Cr$_{1+x}$Te$_2$ is a self-intercalated vdW system that is of current interest for its room-temperature FM phases and tunable topological properties. Early NPD measurements on the monoclinic phase Cr$_3$Te$_4$ ($x=0.5$) presented evidence for competing FM and AFM phases. Here we apply neutron diffraction to a single crystal of Cr$_{3+δ}$Te$_4$ with $δ=-0.10$ and discover that it consists of two distinct monoclinic phases, one with FM order below $T_{\rm C} \approx 321$ K and another that develops AFM order below $T_{\rm N} \approx 86$ K. In contrast, we find that a crystal with $δ=-0.26$ exhibits only FM order. The single-crystal analysis is complemented by results obtained with NPD, XPD, and TEM measurements on the $δ=-0.10$ composition. From observations of spontaneous magnetostriction of opposite sign at $T_{\rm C}$ and $T_{\rm N}$, along with the TEM evidence for both monoclinic phases in a single thin ($\approx$ 100 nm) grain, we conclude that the two phases must have a fine-grained ($\lesssim$ 100 nm) intergrowth character, as might occur from high-temperature spinodal decomposition during the growth process. Calculations of the relaxed lattice structures for the FM and AFM phases with DFT provide a rationalization of the observed spontaneous magnetostrictions. Correlations between the magnitude and orientation of the magnetic moments with lattice parameter variation demonstrate that the magnetic orders are sensitive to strain, thus explaining why magnetic ordering temperatures and anisotropies can be different between bulk and thin-film samples, when the latter are subject to epitaxial strain. Our results point to the need to investigate the supposed coexistence FM and AFM phases reported elsewhere in the Cr$_{1+x}$Te$_2$ system, such as in the Cr$_5$Te$_8$ phase ($x=0.25$).

Figures (16)

• Figure 1: (a) The atomic arrangement in Cr$_3$Te$_4$. The hexagonal/pseudo-hexagonal Cr$_\text{h}$ layers (in magenta) are common to the Cr$_{1+x}$Te$_2$ system, while the occupied interstitial Cr$_\text{i}$ sites (in blue) vary among different phases. (b) Approximate phase diagram for Cr$_{1+x}$Te$_2$. Phase boundaries are estimated from the data in Table II of Ipser et al.ipse83. Letters denote symmetry: T:trigonal, M:monoclinic, and H:hexagonal. The circles and stars indicate the FM ($T_\text{C}$) and AFM ($T_\text{N}$) ordering temperatures, respectively, as listed in Table \ref{['tab']}. The red square denotes $T_\text{C}$, which was measured by magnetization liu19.

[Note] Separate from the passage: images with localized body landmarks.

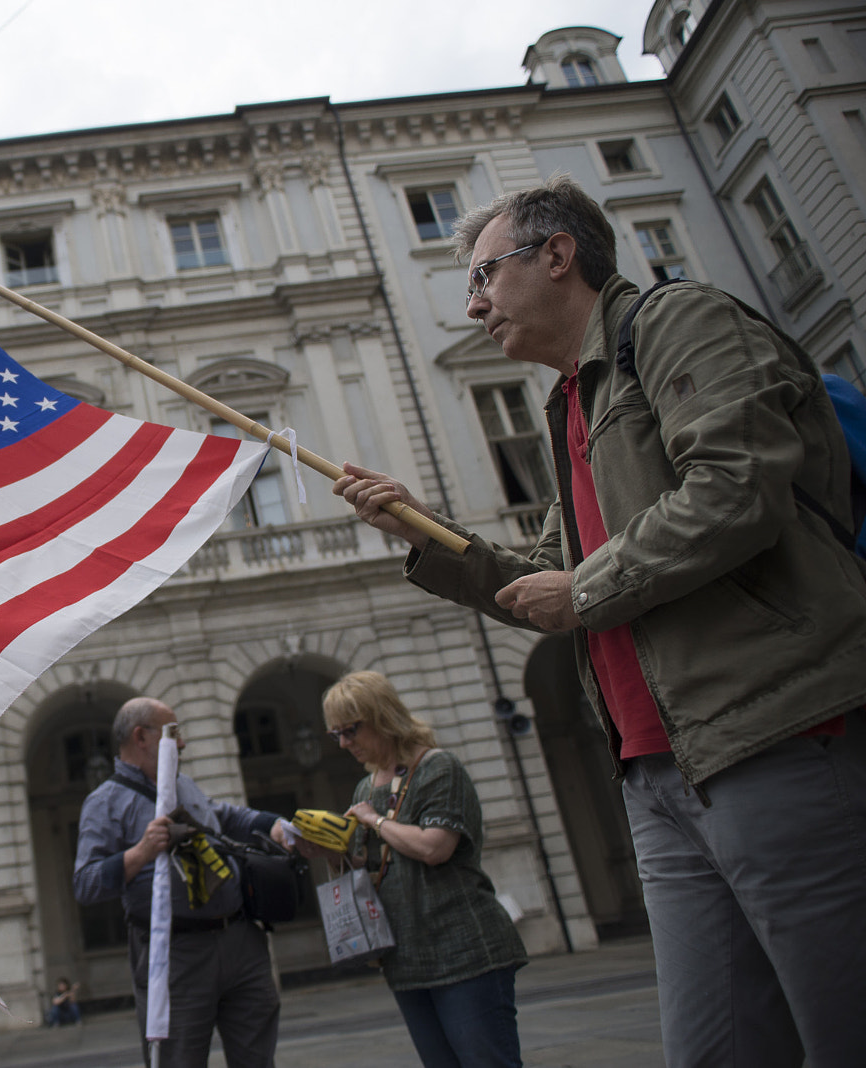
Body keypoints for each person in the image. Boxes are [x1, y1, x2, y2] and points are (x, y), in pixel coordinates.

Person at [332, 174, 866, 1068]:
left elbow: (736, 488)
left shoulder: (677, 321)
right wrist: (420, 531)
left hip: (775, 732)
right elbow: (541, 579)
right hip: (655, 771)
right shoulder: (569, 402)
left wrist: (583, 591)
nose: (472, 306)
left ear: (557, 254)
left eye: (483, 277)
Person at [72, 696, 292, 1068]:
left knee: (258, 1058)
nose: (184, 742)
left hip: (241, 941)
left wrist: (274, 824)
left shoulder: (183, 785)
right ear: (141, 737)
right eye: (174, 732)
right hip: (176, 955)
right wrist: (140, 852)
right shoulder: (104, 803)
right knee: (179, 1060)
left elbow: (224, 816)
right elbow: (86, 883)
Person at [322, 671, 525, 1066]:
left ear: (382, 717)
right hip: (406, 957)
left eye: (350, 731)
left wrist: (375, 821)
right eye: (336, 736)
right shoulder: (366, 788)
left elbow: (436, 848)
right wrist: (333, 853)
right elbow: (372, 866)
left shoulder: (437, 768)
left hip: (463, 947)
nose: (345, 744)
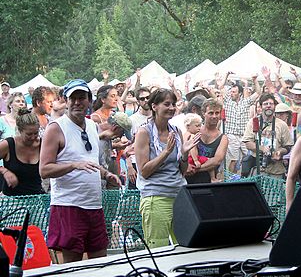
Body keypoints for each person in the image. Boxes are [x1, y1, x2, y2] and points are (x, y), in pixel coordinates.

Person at [40, 79, 122, 263]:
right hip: (68, 206)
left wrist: (107, 174)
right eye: (73, 98)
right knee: (73, 266)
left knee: (101, 263)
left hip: (94, 205)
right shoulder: (55, 128)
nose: (77, 102)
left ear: (89, 100)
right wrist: (73, 165)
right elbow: (44, 170)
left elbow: (90, 162)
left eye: (81, 98)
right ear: (66, 101)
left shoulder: (92, 126)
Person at [134, 89, 200, 247]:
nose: (171, 108)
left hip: (178, 196)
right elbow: (144, 171)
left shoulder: (176, 131)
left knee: (184, 246)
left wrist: (184, 154)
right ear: (154, 106)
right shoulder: (144, 132)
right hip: (156, 198)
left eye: (173, 104)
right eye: (167, 104)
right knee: (158, 250)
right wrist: (166, 152)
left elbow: (182, 171)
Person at [243, 93, 293, 179]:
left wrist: (279, 152)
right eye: (266, 104)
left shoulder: (282, 125)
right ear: (261, 106)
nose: (268, 106)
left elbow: (288, 147)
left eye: (271, 104)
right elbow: (248, 143)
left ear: (275, 106)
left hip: (276, 170)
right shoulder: (253, 122)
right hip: (257, 167)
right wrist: (263, 148)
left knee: (275, 192)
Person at [0, 108, 44, 195]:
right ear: (20, 131)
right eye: (29, 134)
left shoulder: (42, 145)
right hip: (12, 199)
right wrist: (4, 171)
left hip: (36, 198)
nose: (33, 137)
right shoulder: (8, 144)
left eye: (36, 133)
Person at [185, 99, 228, 184]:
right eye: (211, 113)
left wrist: (195, 169)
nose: (214, 116)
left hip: (207, 182)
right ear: (204, 113)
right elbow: (184, 151)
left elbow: (217, 161)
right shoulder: (194, 131)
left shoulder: (223, 138)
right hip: (188, 180)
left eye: (217, 113)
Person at [184, 113, 217, 182]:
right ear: (188, 126)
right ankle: (213, 178)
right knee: (210, 161)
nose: (199, 128)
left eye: (200, 125)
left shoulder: (184, 135)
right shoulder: (192, 136)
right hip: (192, 158)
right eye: (197, 126)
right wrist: (196, 160)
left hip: (186, 160)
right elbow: (192, 149)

• Figure 2: (a-e) Rocking curves at 350 K for a selection of structural Bragg peaks illustrating the varying separation of peaks A and B. Legends are common across all the panels. The fit (red line) to rocking curves consists of three peaks: A (seagreen), B (orange), and C (blue), simulated by Gaussian lineshapes of fixed width, and a global linear background (black). The vertical dashed lines show the position of A and B peaks, and their difference is highlighted in the panels by A$-$B. (f) A schematic highlighting the orientation of phase B with respect to phase A in the ($H$ 0 $L$) reciprocal space. Their $c^*$ axes are co-aligned and represented by $c^*_\text{AB}$. The $a^*$ axis associated with the B peaks is rotated by 180$^\circ$ around the $c^*$ axis relative to the $a^*$ axis of the A peaks, such that $a^*_\text{A}$ and $- a^*_\text{B}$ are aligned, and their angular difference is equal to $\beta_{\rm A}+\beta_{\rm B}-180^\circ$.
• Figure 3: Rocking curves at 4 K (circles) and 350 K (squares) for (0 0 $-2$), (2 0 0), and (2 0 $-2$). Letters A, B, and C highlight the locations of peaks from the respective phases.
• Figure 4: Mesh scans for (a) (2 0 $-2$) and (b) (1.5 0 1.5) based on the indexing of phase A. (c) Scan along ${\bf Q}$ = (1.5 0 $L$)$_{\rm A}$; green arrow points to the absence of a peak for phase A at (1.5 0 $-1.5$).
• Figure 5: Comparison of the the structural refinement (red line) from the 350 K NPD data (black line) (the weighted-profile factor $R_\text{wp} = 5.05$) for the $\delta = -0.10$ sample. Lower panel shows the difference between calculated intensities and the data.